* **RAW DATA**
-- -- --

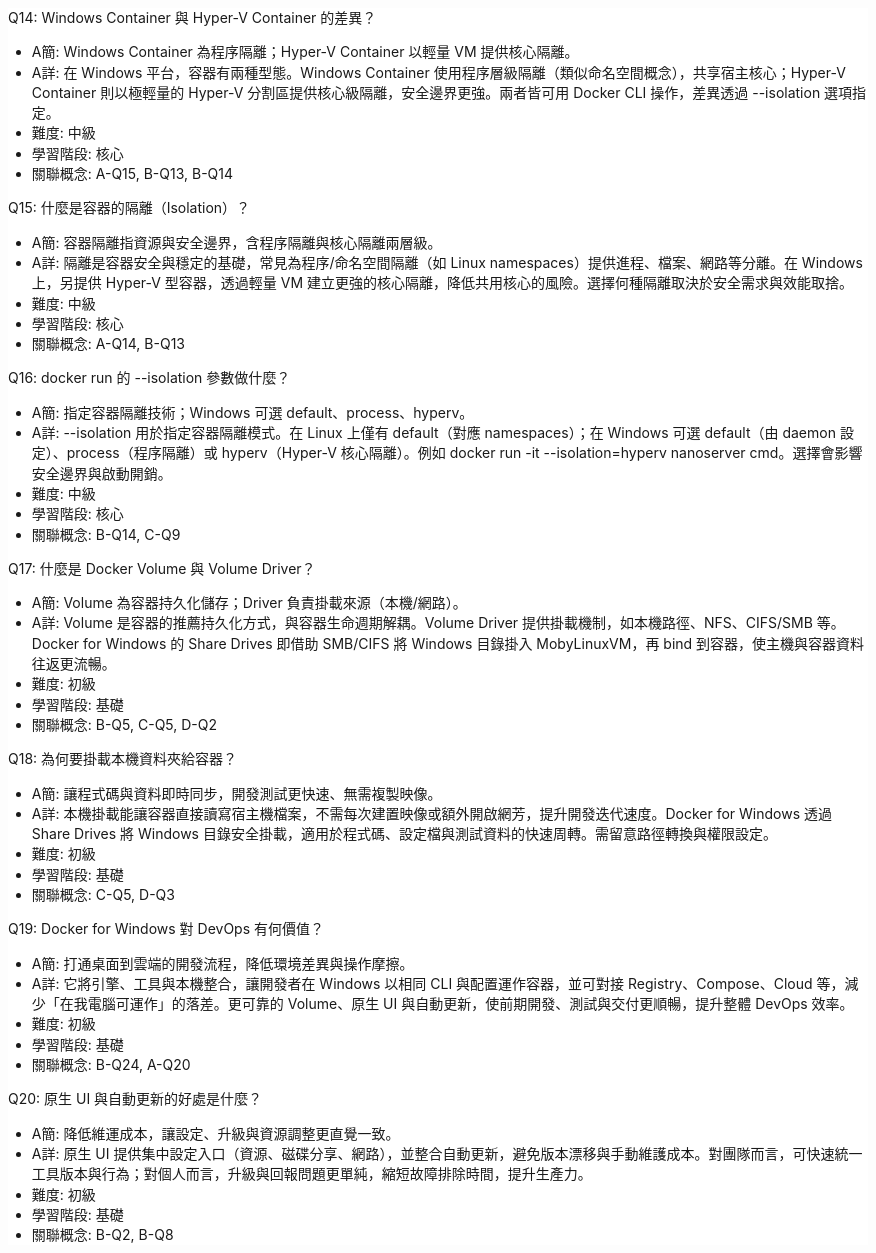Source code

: Q14: Windows Container 與 Hyper-V Container 的差異？
- A簡: Windows Container 為程序隔離；Hyper-V Container 以輕量 VM 提供核心隔離。
- A詳: 在 Windows 平台，容器有兩種型態。Windows Container 使用程序層級隔離（類似命名空間概念），共享宿主核心；Hyper-V Container 則以極輕量的 Hyper-V 分割區提供核心級隔離，安全邊界更強。兩者皆可用 Docker CLI 操作，差異透過 --isolation 選項指定。
- 難度: 中級
- 學習階段: 核心
- 關聯概念: A-Q15, B-Q13, B-Q14

Q15: 什麼是容器的隔離（Isolation）？
- A簡: 容器隔離指資源與安全邊界，含程序隔離與核心隔離兩層級。
- A詳: 隔離是容器安全與穩定的基礎，常見為程序/命名空間隔離（如 Linux namespaces）提供進程、檔案、網路等分離。在 Windows 上，另提供 Hyper-V 型容器，透過輕量 VM 建立更強的核心隔離，降低共用核心的風險。選擇何種隔離取決於安全需求與效能取捨。
- 難度: 中級
- 學習階段: 核心
- 關聯概念: A-Q14, B-Q13

Q16: docker run 的 --isolation 參數做什麼？
- A簡: 指定容器隔離技術；Windows 可選 default、process、hyperv。
- A詳: --isolation 用於指定容器隔離模式。在 Linux 上僅有 default（對應 namespaces）；在 Windows 可選 default（由 daemon 設定）、process（程序隔離）或 hyperv（Hyper-V 核心隔離）。例如 docker run -it --isolation=hyperv nanoserver cmd。選擇會影響安全邊界與啟動開銷。
- 難度: 中級
- 學習階段: 核心
- 關聯概念: B-Q14, C-Q9

Q17: 什麼是 Docker Volume 與 Volume Driver？
- A簡: Volume 為容器持久化儲存；Driver 負責掛載來源（本機/網路）。
- A詳: Volume 是容器的推薦持久化方式，與容器生命週期解耦。Volume Driver 提供掛載機制，如本機路徑、NFS、CIFS/SMB 等。Docker for Windows 的 Share Drives 即借助 SMB/CIFS 將 Windows 目錄掛入 MobyLinuxVM，再 bind 到容器，使主機與容器資料往返更流暢。
- 難度: 初級
- 學習階段: 基礎
- 關聯概念: B-Q5, C-Q5, D-Q2

Q18: 為何要掛載本機資料夾給容器？
- A簡: 讓程式碼與資料即時同步，開發測試更快速、無需複製映像。
- A詳: 本機掛載能讓容器直接讀寫宿主機檔案，不需每次建置映像或額外開啟網芳，提升開發迭代速度。Docker for Windows 透過 Share Drives 將 Windows 目錄安全掛載，適用於程式碼、設定檔與測試資料的快速周轉。需留意路徑轉換與權限設定。
- 難度: 初級
- 學習階段: 基礎
- 關聯概念: C-Q5, D-Q3

Q19: Docker for Windows 對 DevOps 有何價值？
- A簡: 打通桌面到雲端的開發流程，降低環境差異與操作摩擦。
- A詳: 它將引擎、工具與本機整合，讓開發者在 Windows 以相同 CLI 與配置運作容器，並可對接 Registry、Compose、Cloud 等，減少「在我電腦可運作」的落差。更可靠的 Volume、原生 UI 與自動更新，使前期開發、測試與交付更順暢，提升整體 DevOps 效率。
- 難度: 初級
- 學習階段: 基礎
- 關聯概念: B-Q24, A-Q20

Q20: 原生 UI 與自動更新的好處是什麼？
- A簡: 降低維運成本，讓設定、升級與資源調整更直覺一致。
- A詳: 原生 UI 提供集中設定入口（資源、磁碟分享、網路），並整合自動更新，避免版本漂移與手動維護成本。對團隊而言，可快速統一工具版本與行為；對個人而言，升級與回報問題更單純，縮短故障排除時間，提升生產力。
- 難度: 初級
- 學習階段: 基礎
- 關聯概念: B-Q2, B-Q8
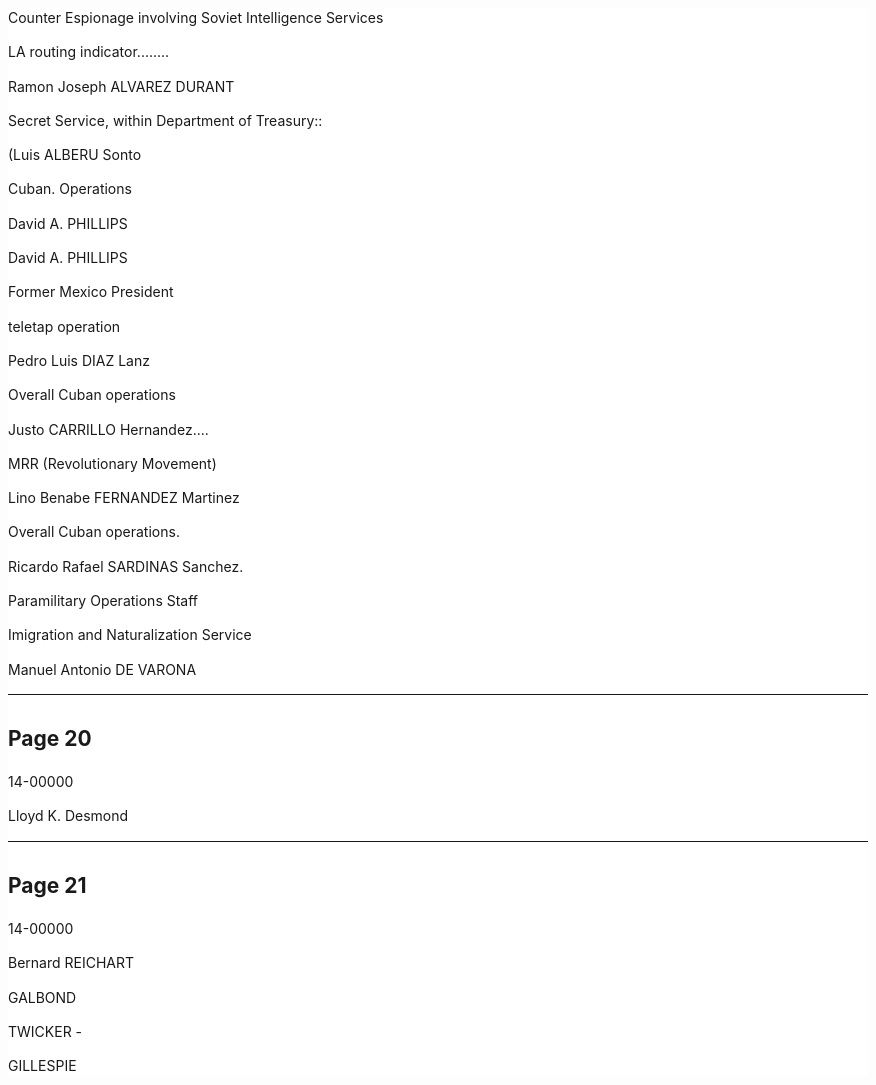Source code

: Counter Espionage involving Soviet Intelligence Services

LA routing indicator........

Ramon Joseph ALVAREZ DURANT

Secret Service, within Department of Treasury::

(Luis ALBERU Sonto

Cuban. Operations

David A. PHILLIPS

David A. PHILLIPS

Former Mexico President

teletap operation

Pedro Luis DIAZ Lanz

Overall Cuban operations

Justo CARRILLO Hernandez....

MRR (Revolutionary Movement)

Lino Benabe FERNANDEZ Martinez

Overall Cuban operations.

Ricardo Rafael SARDINAS Sanchez.

Paramilitary Operations Staff

Imigration and Naturalization Service

Manuel Antonio DE VARONA

---

## Page 20

14-00000

Lloyd K. Desmond

---

## Page 21

14-00000

Bernard REICHART

GALBOND

TWICKER -

GILLESPIE
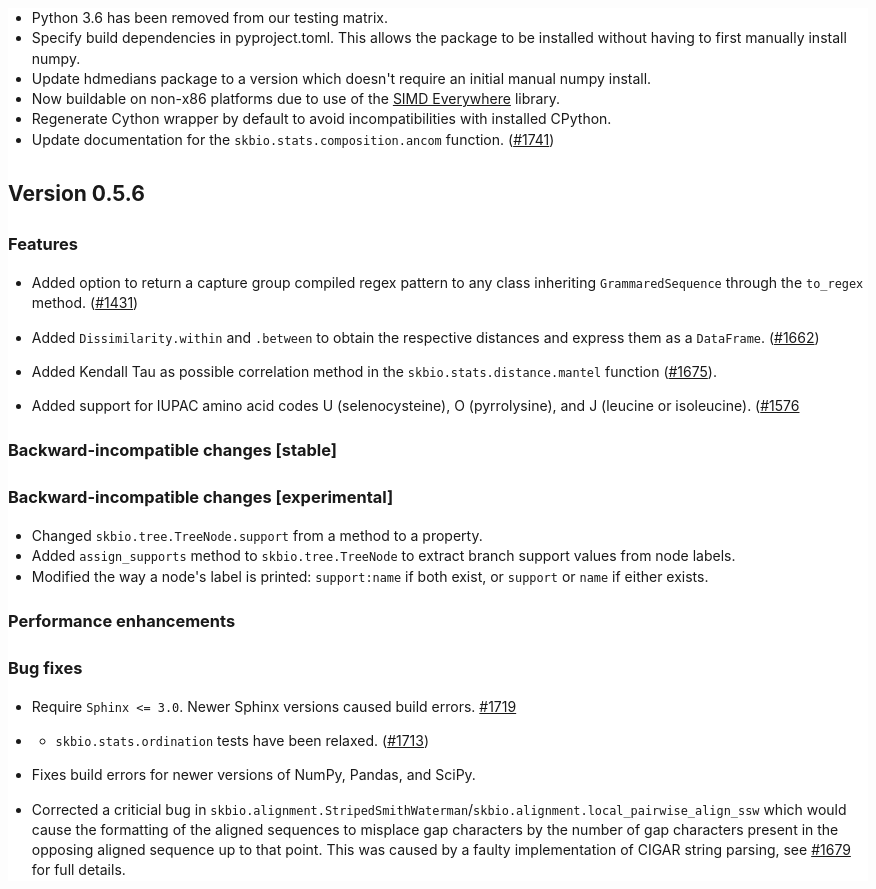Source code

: * Python 3.6 has been removed from our testing matrix.
* Specify build dependencies in pyproject.toml. This allows the package to be installed without having to first manually install numpy.
* Update hdmedians package to a version which doesn't require an initial manual numpy install.
* Now buildable on non-x86 platforms due to use of the [SIMD Everywhere](https://github.com/simd-everywhere/simde) library.
* Regenerate Cython wrapper by default to avoid incompatibilities with installed CPython.
* Update documentation for the `skbio.stats.composition.ancom` function. ([#1741](https://github.com/biocore/scikit-bio/pull/1741))

## Version 0.5.6

### Features

* Added option to return a capture group compiled regex pattern to any class inheriting ``GrammaredSequence`` through the ``to_regex`` method. ([#1431](https://github.com/biocore/scikit-bio/issues/1431))

* Added `Dissimilarity.within` and `.between` to obtain the respective distances and express them as a `DataFrame`. ([#1662](https://github.com/biocore/scikit-bio/pull/1662))

* Added Kendall Tau as possible correlation method in the `skbio.stats.distance.mantel` function ([#1675](https://github.com/biocore/scikit-bio/issues/1675)).

* Added support for IUPAC amino acid codes U (selenocysteine), O (pyrrolysine), and J (leucine or isoleucine). ([#1576](https://github.com/biocore/scikit-bio/issues/1576)

### Backward-incompatible changes [stable]

### Backward-incompatible changes [experimental]

* Changed `skbio.tree.TreeNode.support` from a method to a property.
* Added `assign_supports` method to `skbio.tree.TreeNode` to extract branch support values from node labels.
* Modified the way a node's label is printed: `support:name` if both exist, or `support` or `name` if either exists.

### Performance enhancements

### Bug fixes
* Require `Sphinx <= 3.0`. Newer Sphinx versions caused build errors. [#1719](https://github.com/biocore/scikit-bio/pull/1719)

* * `skbio.stats.ordination` tests have been relaxed. ([#1713](https://github.com/biocore/scikit-bio/issues/1713))

* Fixes build errors for newer versions of NumPy, Pandas, and SciPy.

* Corrected a criticial bug in `skbio.alignment.StripedSmithWaterman`/`skbio.alignment.local_pairwise_align_ssw` which would cause the formatting of the aligned sequences to misplace gap characters by the number of gap characters present in the opposing aligned sequence up to that point. This was caused by a faulty implementation of CIGAR string parsing, see [#1679](https://github.com/biocore/scikit-bio/pull/1679) for full details.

-- -- --

Copy out all of the items above word for word, leaving out the pictures.

* **TASK RESULT**
Source code

: Q14: Windows Container 與 Hyper-V Container 的差異？
- A簡: Windows Container 為程序隔離；Hyper-V Container 以輕量 VM 提供核心隔離。
- A詳: 在 Windows 平台，容器有兩種型態。Windows Container 使用程序層級隔離（類似命名空間概念），共享宿主核心；Hyper-V Container 則以極輕量的 Hyper-V 分割區提供核心級隔離，安全邊界更強。兩者皆可用 Docker CLI 操作，差異透過 --isolation 選項指定。
- 難度: 中級
- 學習階段: 核心
- 關聯概念: A-Q15, B-Q13, B-Q14

Q15: 什麼是容器的隔離（Isolation）？
- A簡: 容器隔離指資源與安全邊界，含程序隔離與核心隔離兩層級。
- A詳: 隔離是容器安全與穩定的基礎，常見為程序/命名空間隔離（如 Linux namespaces）提供進程、檔案、網路等分離。在 Windows 上，另提供 Hyper-V 型容器，透過輕量 VM 建立更強的核心隔離，降低共用核心的風險。選擇何種隔離取決於安全需求與效能取捨。
- 難度: 中級
- 學習階段: 核心
- 關聯概念: A-Q14, B-Q13

Q16: docker run 的 --isolation 參數做什麼？
- A簡: 指定容器隔離技術；Windows 可選 default、process、hyperv。
- A詳: --isolation 用於指定容器隔離模式。在 Linux 上僅有 default（對應 namespaces）；在 Windows 可選 default（由 daemon 設定）、process（程序隔離）或 hyperv（Hyper-V 核心隔離）。例如 docker run -it --isolation=hyperv nanoserver cmd。選擇會影響安全邊界與啟動開銷。
- 難度: 中級
- 學習階段: 核心
- 關聯概念: B-Q14, C-Q9

Q17: 什麼是 Docker Volume 與 Volume Driver？
- A簡: Volume 為容器持久化儲存；Driver 負責掛載來源（本機/網路）。
- A詳: Volume 是容器的推薦持久化方式，與容器生命週期解耦。Volume Driver 提供掛載機制，如本機路徑、NFS、CIFS/SMB 等。Docker for Windows 的 Share Drives 即借助 SMB/CIFS 將 Windows 目錄掛入 MobyLinuxVM，再 bind 到容器，使主機與容器資料往返更流暢。
- 難度: 初級
- 學習階段: 基礎
- 關聯概念: B-Q5, C-Q5, D-Q2

Q18: 為何要掛載本機資料夾給容器？
- A簡: 讓程式碼與資料即時同步，開發測試更快速、無需複製映像。
- A詳: 本機掛載能讓容器直接讀寫宿主機檔案，不需每次建置映像或額外開啟網芳，提升開發迭代速度。Docker for Windows 透過 Share Drives 將 Windows 目錄安全掛載，適用於程式碼、設定檔與測試資料的快速周轉。需留意路徑轉換與權限設定。
- 難度: 初級
- 學習階段: 基礎
- 關聯概念: C-Q5, D-Q3

Q19: Docker for Windows 對 DevOps 有何價值？
- A簡: 打通桌面到雲端的開發流程，降低環境差異與操作摩擦。
- A詳: 它將引擎、工具與本機整合，讓開發者在 Windows 以相同 CLI 與配置運作容器，並可對接 Registry、Compose、Cloud 等，減少「在我電腦可運作」的落差。更可靠的 Volume、原生 UI 與自動更新，使前期開發、測試與交付更順暢，提升整體 DevOps 效率。
- 難度: 初級
- 學習階段: 基礎
- 關聯概念: B-Q24, A-Q20

Q20: 原生 UI 與自動更新的好處是什麼？
- A簡: 降低維運成本，讓設定、升級與資源調整更直覺一致。
- A詳: 原生 UI 提供集中設定入口（資源、磁碟分享、網路），並整合自動更新，避免版本漂移與手動維護成本。對團隊而言，可快速統一工具版本與行為；對個人而言，升級與回報問題更單純，縮短故障排除時間，提升生產力。
- 難度: 初級
- 學習階段: 基礎
- 關聯概念: B-Q2, B-Q8
Source code

: Counter Espionage involving Soviet Intelligence Services

LA routing indicator........

Ramon Joseph ALVAREZ DURANT

Secret Service, within Department of Treasury::

(Luis ALBERU Sonto

Cuban. Operations

David A. PHILLIPS

David A. PHILLIPS

Former Mexico President

teletap operation

Pedro Luis DIAZ Lanz

Overall Cuban operations

Justo CARRILLO Hernandez....

MRR (Revolutionary Movement)

Lino Benabe FERNANDEZ Martinez

Overall Cuban operations.

Ricardo Rafael SARDINAS Sanchez.

Paramilitary Operations Staff

Imigration and Naturalization Service

Manuel Antonio DE VARONA

---

## Page 20

14-00000

Lloyd K. Desmond

---

## Page 21

14-00000

Bernard REICHART

GALBOND

TWICKER -

GILLESPIE
Source code

: * Python 3.6 has been removed from our testing matrix.
* Specify build dependencies in pyproject.toml. This allows the package to be installed without having to first manually install numpy.
* Update hdmedians package to a version which doesn't require an initial manual numpy install.
* Now buildable on non-x86 platforms due to use of the [SIMD Everywhere](https://github.com/simd-everywhere/simde) library.
* Regenerate Cython wrapper by default to avoid incompatibilities with installed CPython.
* Update documentation for the `skbio.stats.composition.ancom` function. ([#1741](https://github.com/biocore/scikit-bio/pull/1741))

## Version 0.5.6

### Features

* Added option to return a capture group compiled regex pattern to any class inheriting ``GrammaredSequence`` through the ``to_regex`` method. ([#1431](https://github.com/biocore/scikit-bio/issues/1431))

* Added `Dissimilarity.within` and `.between` to obtain the respective distances and express them as a `DataFrame`. ([#1662](https://github.com/biocore/scikit-bio/pull/1662))

* Added Kendall Tau as possible correlation method in the `skbio.stats.distance.mantel` function ([#1675](https://github.com/biocore/scikit-bio/issues/1675)).

* Added support for IUPAC amino acid codes U (selenocysteine), O (pyrrolysine), and J (leucine or isoleucine). ([#1576](https://github.com/biocore/scikit-bio/issues/1576)

### Backward-incompatible changes [stable]

### Backward-incompatible changes [experimental]

* Changed `skbio.tree.TreeNode.support` from a method to a property.
* Added `assign_supports` method to `skbio.tree.TreeNode` to extract branch support values from node labels.
* Modified the way a node's label is printed: `support:name` if both exist, or `support` or `name` if either exists.

### Performance enhancements

### Bug fixes
* Require `Sphinx <= 3.0`. Newer Sphinx versions caused build errors. [#1719](https://github.com/biocore/scikit-bio/pull/1719)

* * `skbio.stats.ordination` tests have been relaxed. ([#1713](https://github.com/biocore/scikit-bio/issues/1713))

* Fixes build errors for newer versions of NumPy, Pandas, and SciPy.

* Corrected a criticial bug in `skbio.alignment.StripedSmithWaterman`/`skbio.alignment.local_pairwise_align_ssw` which would cause the formatting of the aligned sequences to misplace gap characters by the number of gap characters present in the opposing aligned sequence up to that point. This was caused by a faulty implementation of CIGAR string parsing, see [#1679](https://github.com/biocore/scikit-bio/pull/1679) for full details.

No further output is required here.